In his previous role as foreign secretary, he was partly responsible for overseeing negotiations with countries potentially willing to accept asylum seekers from Britain.
But sources claimed his opposition to the scheme stymied progress in securing deals.
Cleverly said he ‘did not recognise’ claims.
He found himself in hot water again late last year for a bad taste joke about using date-rape drug Rohypnol on his wife.
He faced calls to quit for telling female guests at a Downing Street reception that ‘a little bit of Rohypnol in her drink every night’ was ‘not really illegal if it’s only a little bit’.
He also joked that the secret to a long marriage was ensuring your spouse was ‘someone who is always mildly sedated so she can never realise there are better men out there’.
Cleverly today told the BBC that he had issued a ‘heartfelt’ apology for the ‘bad joke’.
The Tory MP is a former British Army officer and has a history of swearing like a trooper.
In 2010, when he was a member of the London Assembly, Cleverly lashed out at Lib Dem deputy leader Simon Hughes.
The Home Secretary found himself in hot water again late last year for a bad taste joke about using date-rape drug Rohypnol on his wife Susie
Hughes, the then MP for Bermondsey in south London, was not the biggest fan of his party’s link-up with the Tories in the coalition government under David (now Lord) Cameron and Nick Clegg.
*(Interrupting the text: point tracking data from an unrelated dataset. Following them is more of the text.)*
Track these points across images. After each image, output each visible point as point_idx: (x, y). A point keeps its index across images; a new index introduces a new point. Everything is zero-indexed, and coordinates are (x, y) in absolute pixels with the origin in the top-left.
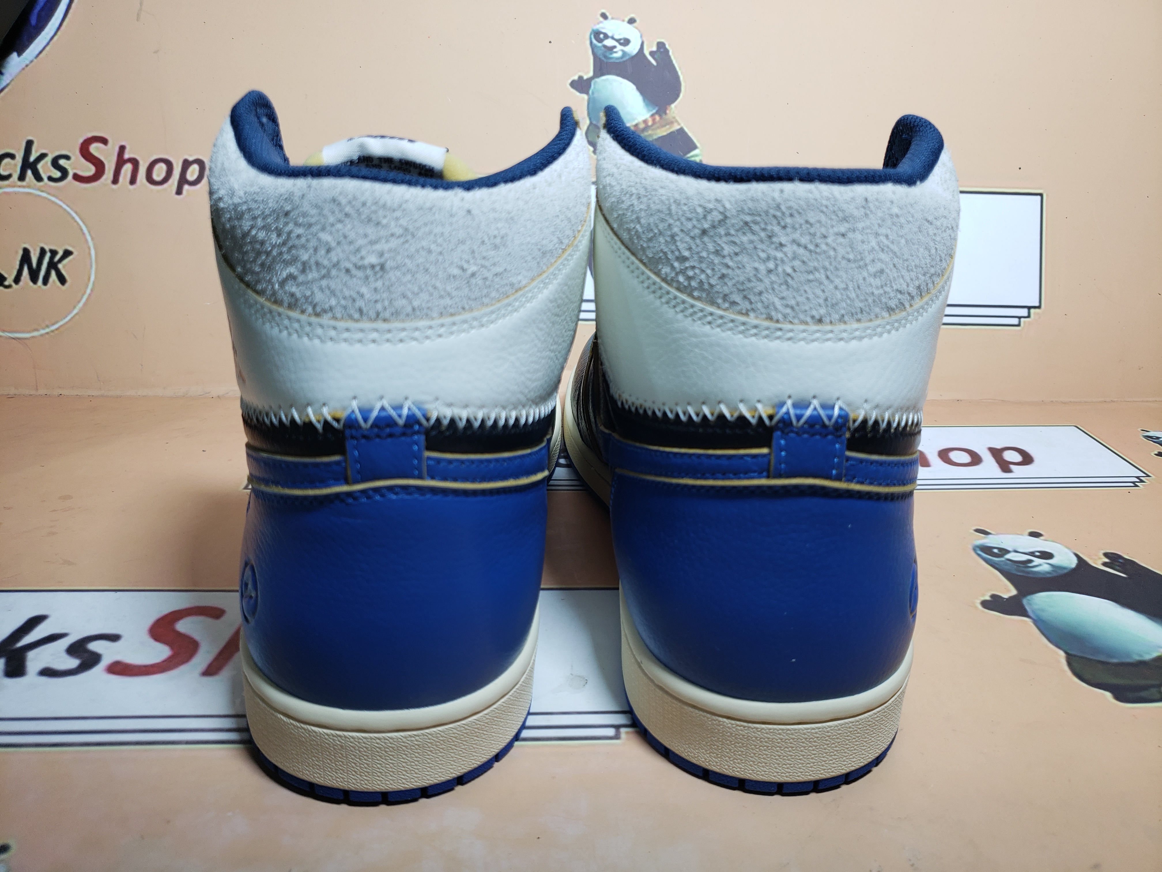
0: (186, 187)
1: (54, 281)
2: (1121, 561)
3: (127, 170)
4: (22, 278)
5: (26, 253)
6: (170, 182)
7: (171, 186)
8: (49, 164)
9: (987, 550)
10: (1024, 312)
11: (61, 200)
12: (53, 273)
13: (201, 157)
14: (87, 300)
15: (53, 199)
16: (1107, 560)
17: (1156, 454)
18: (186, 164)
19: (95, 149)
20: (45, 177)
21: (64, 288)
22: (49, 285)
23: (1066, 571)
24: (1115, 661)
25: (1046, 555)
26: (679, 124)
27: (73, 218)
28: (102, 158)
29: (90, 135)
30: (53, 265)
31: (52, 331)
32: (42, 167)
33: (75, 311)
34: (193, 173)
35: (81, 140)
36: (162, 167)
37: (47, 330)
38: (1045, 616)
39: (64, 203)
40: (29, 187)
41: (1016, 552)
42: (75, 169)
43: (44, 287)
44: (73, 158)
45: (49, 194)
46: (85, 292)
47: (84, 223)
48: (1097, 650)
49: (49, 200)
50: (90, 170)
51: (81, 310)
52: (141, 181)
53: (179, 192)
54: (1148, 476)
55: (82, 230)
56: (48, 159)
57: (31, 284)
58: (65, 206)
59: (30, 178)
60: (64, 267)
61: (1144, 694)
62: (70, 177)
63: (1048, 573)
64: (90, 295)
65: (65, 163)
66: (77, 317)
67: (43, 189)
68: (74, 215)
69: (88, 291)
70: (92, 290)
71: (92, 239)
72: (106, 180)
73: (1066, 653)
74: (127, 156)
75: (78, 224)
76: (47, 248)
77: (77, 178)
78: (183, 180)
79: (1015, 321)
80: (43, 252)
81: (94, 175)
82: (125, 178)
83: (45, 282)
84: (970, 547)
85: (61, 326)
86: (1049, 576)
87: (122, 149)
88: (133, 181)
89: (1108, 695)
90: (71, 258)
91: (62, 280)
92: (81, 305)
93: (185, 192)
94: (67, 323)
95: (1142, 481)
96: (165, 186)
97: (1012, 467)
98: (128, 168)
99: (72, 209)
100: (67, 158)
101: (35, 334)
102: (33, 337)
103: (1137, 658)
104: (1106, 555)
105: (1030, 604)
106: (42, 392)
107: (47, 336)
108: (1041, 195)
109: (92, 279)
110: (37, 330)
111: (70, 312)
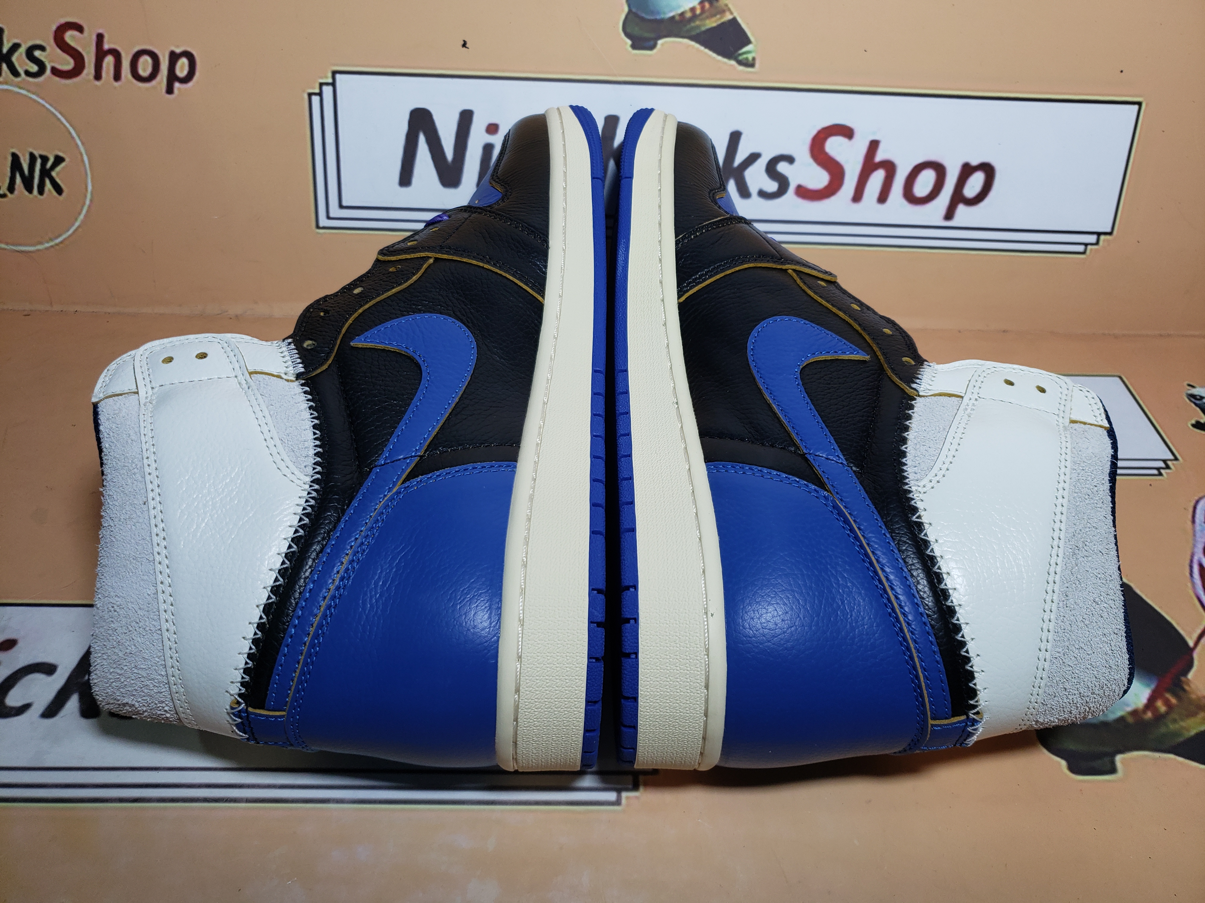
0: (177, 85)
1: (49, 190)
3: (108, 64)
4: (16, 187)
5: (15, 158)
6: (159, 78)
7: (160, 83)
8: (24, 56)
10: (1093, 239)
11: (43, 99)
14: (88, 211)
15: (34, 97)
17: (1193, 425)
19: (70, 36)
20: (21, 71)
21: (61, 198)
22: (45, 195)
26: (732, 13)
27: (59, 119)
28: (80, 49)
29: (63, 21)
31: (57, 245)
32: (17, 59)
33: (77, 224)
34: (182, 68)
35: (54, 28)
36: (147, 61)
39: (46, 102)
40: (6, 83)
42: (53, 61)
44: (48, 49)
45: (29, 91)
46: (84, 204)
47: (71, 125)
49: (30, 98)
51: (83, 222)
52: (126, 77)
53: (170, 90)
54: (1176, 459)
55: (70, 133)
56: (22, 50)
57: (26, 193)
59: (6, 73)
60: (58, 174)
62: (48, 71)
64: (89, 206)
65: (41, 55)
66: (80, 230)
67: (22, 86)
68: (59, 116)
69: (88, 202)
70: (91, 201)
71: (83, 143)
74: (106, 47)
75: (65, 126)
76: (36, 153)
77: (55, 72)
79: (1081, 248)
81: (74, 68)
82: (107, 73)
85: (65, 239)
87: (100, 38)
90: (63, 165)
91: (59, 190)
92: (82, 217)
93: (176, 91)
95: (1168, 467)
96: (154, 83)
100: (42, 48)
102: (38, 250)
106: (57, 308)
107: (52, 249)
108: (1139, 104)
109: (90, 188)
110: (41, 243)
111: (73, 225)
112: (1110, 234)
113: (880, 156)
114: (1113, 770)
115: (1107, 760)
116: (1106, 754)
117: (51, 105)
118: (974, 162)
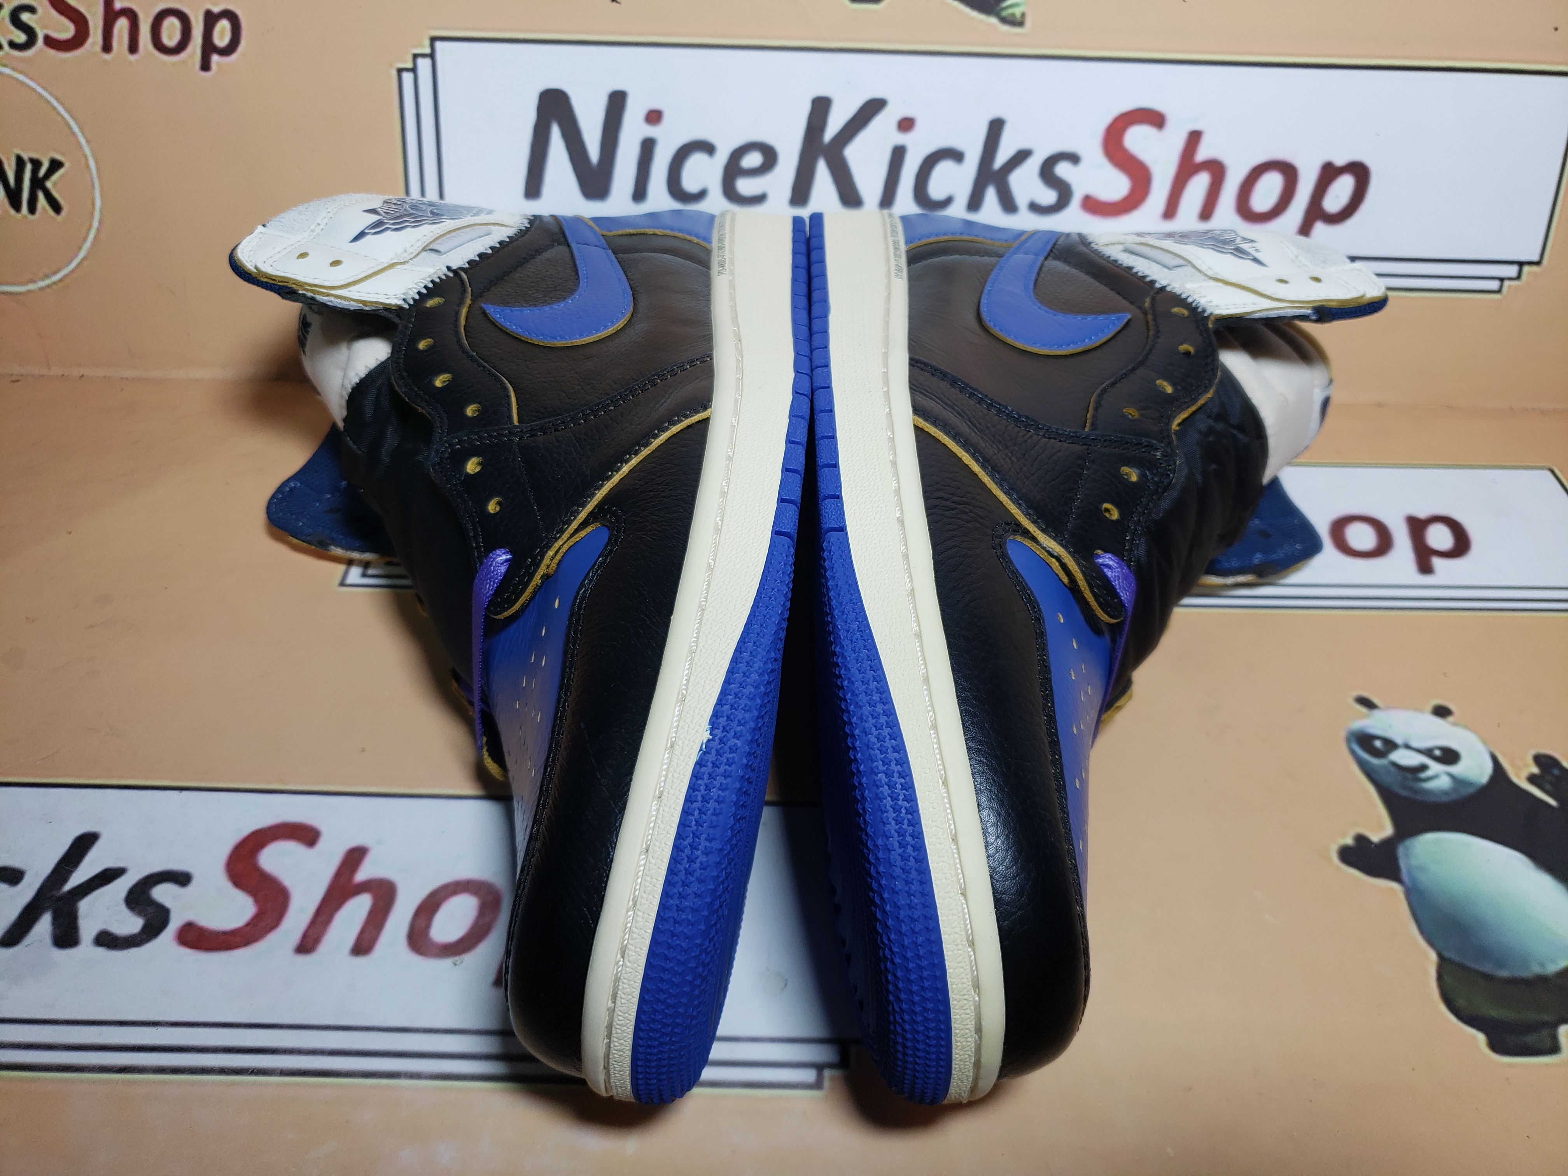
2: (1556, 772)
9: (1366, 740)
12: (41, 196)
13: (231, 7)
16: (1535, 770)
18: (211, 19)
23: (1471, 790)
24: (1504, 973)
25: (1449, 756)
30: (38, 184)
37: (48, 282)
38: (1425, 880)
41: (1408, 747)
43: (31, 217)
48: (1483, 952)
50: (66, 30)
58: (39, 89)
61: (1530, 1039)
63: (1445, 793)
72: (93, 44)
73: (1440, 956)
78: (209, 48)
80: (20, 163)
83: (32, 209)
86: (1445, 799)
88: (133, 47)
89: (1481, 1037)
94: (72, 271)
97: (1437, 562)
98: (122, 25)
99: (50, 94)
101: (32, 287)
103: (1536, 969)
104: (1538, 759)
105: (1407, 856)
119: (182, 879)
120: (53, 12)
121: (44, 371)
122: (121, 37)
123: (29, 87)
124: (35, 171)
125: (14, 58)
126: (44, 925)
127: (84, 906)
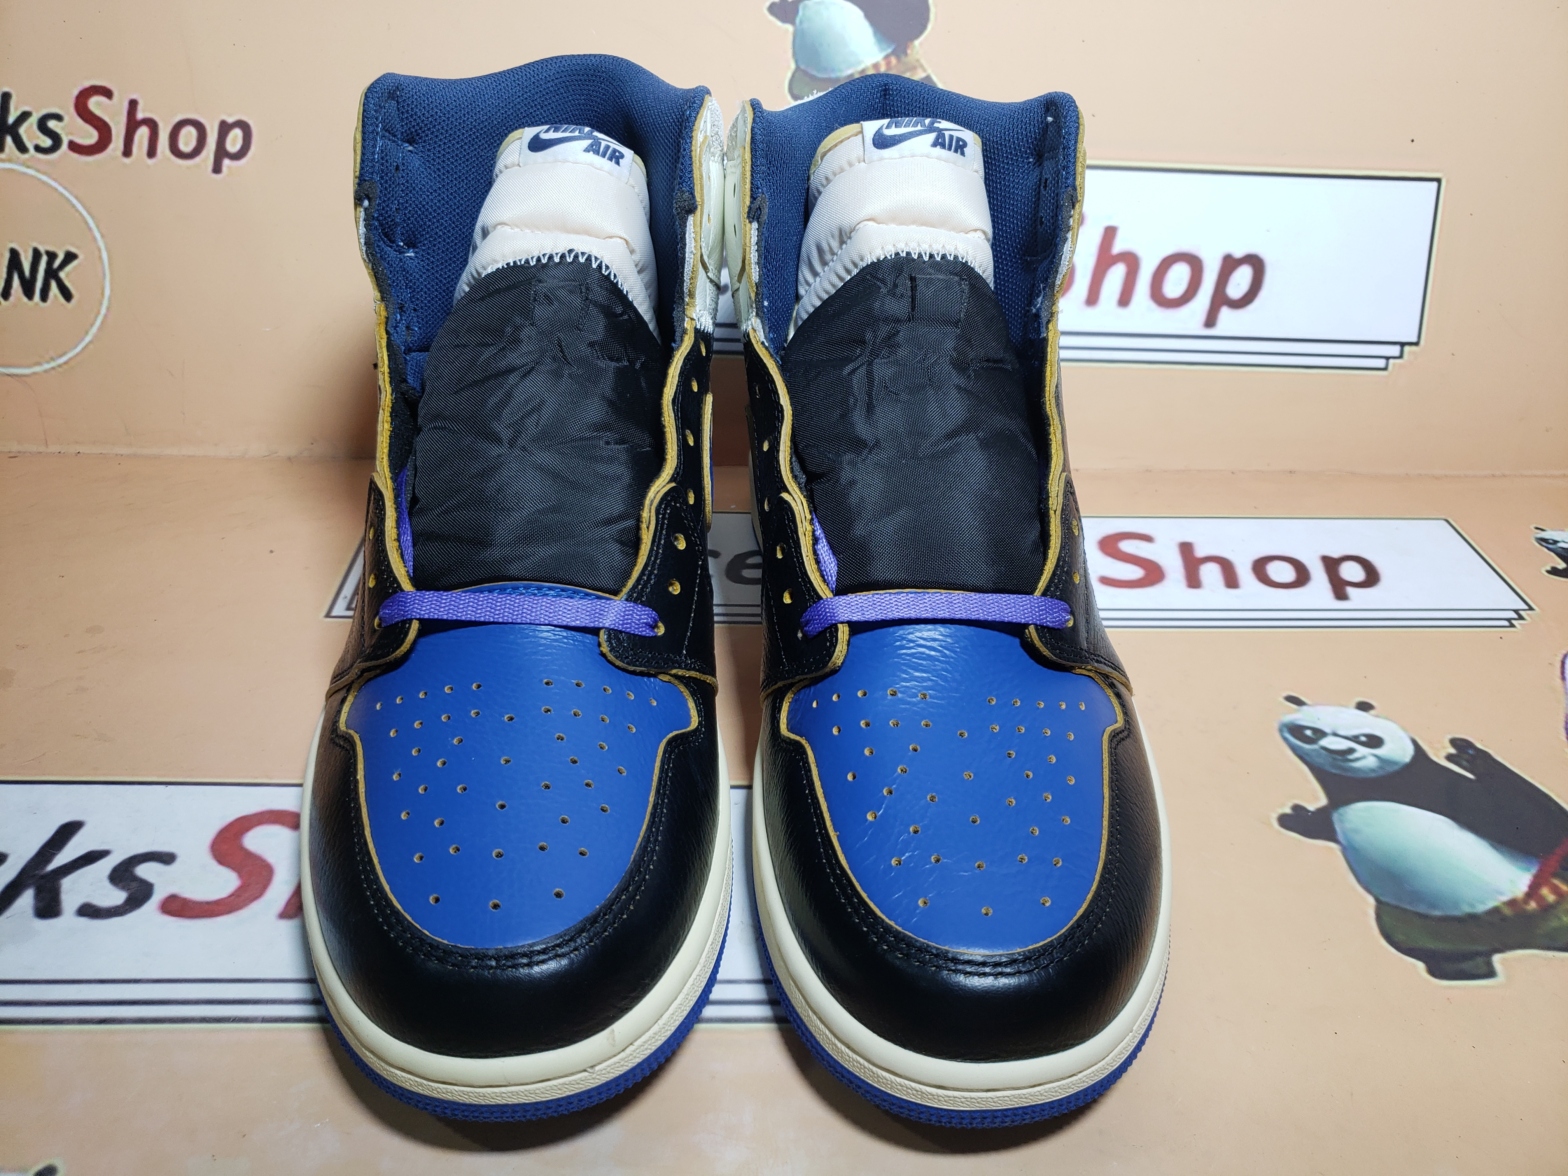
0: (226, 162)
1: (55, 296)
2: (1471, 752)
3: (142, 136)
4: (13, 291)
5: (14, 255)
6: (204, 153)
7: (205, 160)
8: (35, 127)
9: (1296, 730)
10: (1395, 350)
11: (55, 180)
12: (54, 285)
14: (102, 323)
15: (44, 178)
16: (1452, 751)
17: (1548, 572)
18: (225, 128)
19: (95, 104)
20: (30, 146)
21: (70, 305)
22: (49, 301)
23: (1396, 768)
24: (1437, 913)
25: (1374, 741)
26: (925, 70)
27: (74, 206)
28: (107, 119)
29: (87, 84)
30: (52, 274)
31: (60, 366)
32: (26, 131)
33: (88, 339)
34: (234, 141)
35: (76, 92)
36: (190, 133)
37: (53, 364)
38: (1358, 840)
39: (60, 184)
40: (10, 160)
41: (1335, 734)
42: (71, 134)
43: (42, 304)
44: (66, 119)
45: (38, 171)
46: (98, 313)
47: (89, 213)
48: (1417, 896)
49: (39, 180)
50: (89, 137)
51: (96, 336)
52: (163, 152)
53: (217, 169)
54: (1531, 609)
55: (86, 223)
56: (33, 120)
57: (25, 299)
58: (60, 189)
59: (10, 148)
60: (67, 275)
61: (1466, 966)
62: (65, 146)
63: (1373, 770)
64: (106, 316)
65: (57, 126)
66: (91, 346)
67: (29, 164)
68: (75, 201)
69: (103, 311)
70: (108, 309)
71: (102, 236)
72: (114, 150)
73: (1377, 900)
74: (140, 116)
75: (81, 214)
76: (42, 249)
77: (74, 147)
78: (221, 153)
79: (1381, 363)
80: (37, 255)
81: (97, 143)
82: (140, 147)
83: (44, 297)
84: (1276, 726)
85: (71, 359)
86: (1373, 775)
87: (133, 104)
88: (152, 152)
89: (1421, 966)
90: (75, 263)
91: (67, 294)
92: (94, 330)
93: (225, 169)
94: (77, 355)
96: (197, 160)
97: (1350, 590)
98: (143, 132)
99: (71, 193)
100: (58, 118)
101: (37, 369)
102: (35, 373)
103: (1467, 909)
104: (1454, 742)
105: (1341, 821)
106: (53, 448)
107: (53, 372)
108: (1439, 181)
109: (107, 292)
110: (39, 364)
111: (83, 339)
112: (1416, 344)
113: (1118, 247)
114: (1490, 973)
115: (1480, 960)
116: (1478, 954)
117: (65, 188)
118: (1238, 254)
119: (166, 858)
120: (80, 121)
121: (42, 449)
122: (141, 143)
123: (50, 186)
124: (50, 263)
125: (39, 160)
126: (27, 900)
127: (67, 883)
And Cleverly, who represented Bexley and Bromley at the time, took aim at what he saw as efforts to undermine it.
He tweeted: ‘We may be coalition partners but it doesn’t stop me thinking Simon Hughes is a d**k.’
But he also expanded on why in a blogpost still available online, branding Hughes’ a ‘fool’ for suggesting Lib Dem backbenchers get a veto over government business.
‘Simon Hughes clearly feels that he is the ”real” voice of the Lib Dems, (but) he isn’t’, Cleverly wrote.
‘He may well reflect the views of a number of Lib Dem MPs who haven’t reconciled themselves to the fact that coalition means compromise. But, as I have said before, a Lib Dem who isn’t prepared to enter a coalition with anyone except Labour isn’t a Lib Dem. They’re Labour…
‘It seems that most Lib Dems understand that there is a tricky balance to be struck, that there is important work to be done and, while this isn’t the best position for each of the coalition parties, we need to dig in and work together.
‘If Hughes feels it impossible to work with the Conservatives and his own front bench Lib Dem colleagues why not just bugger off to Labour and let the serious politicians get on with it?’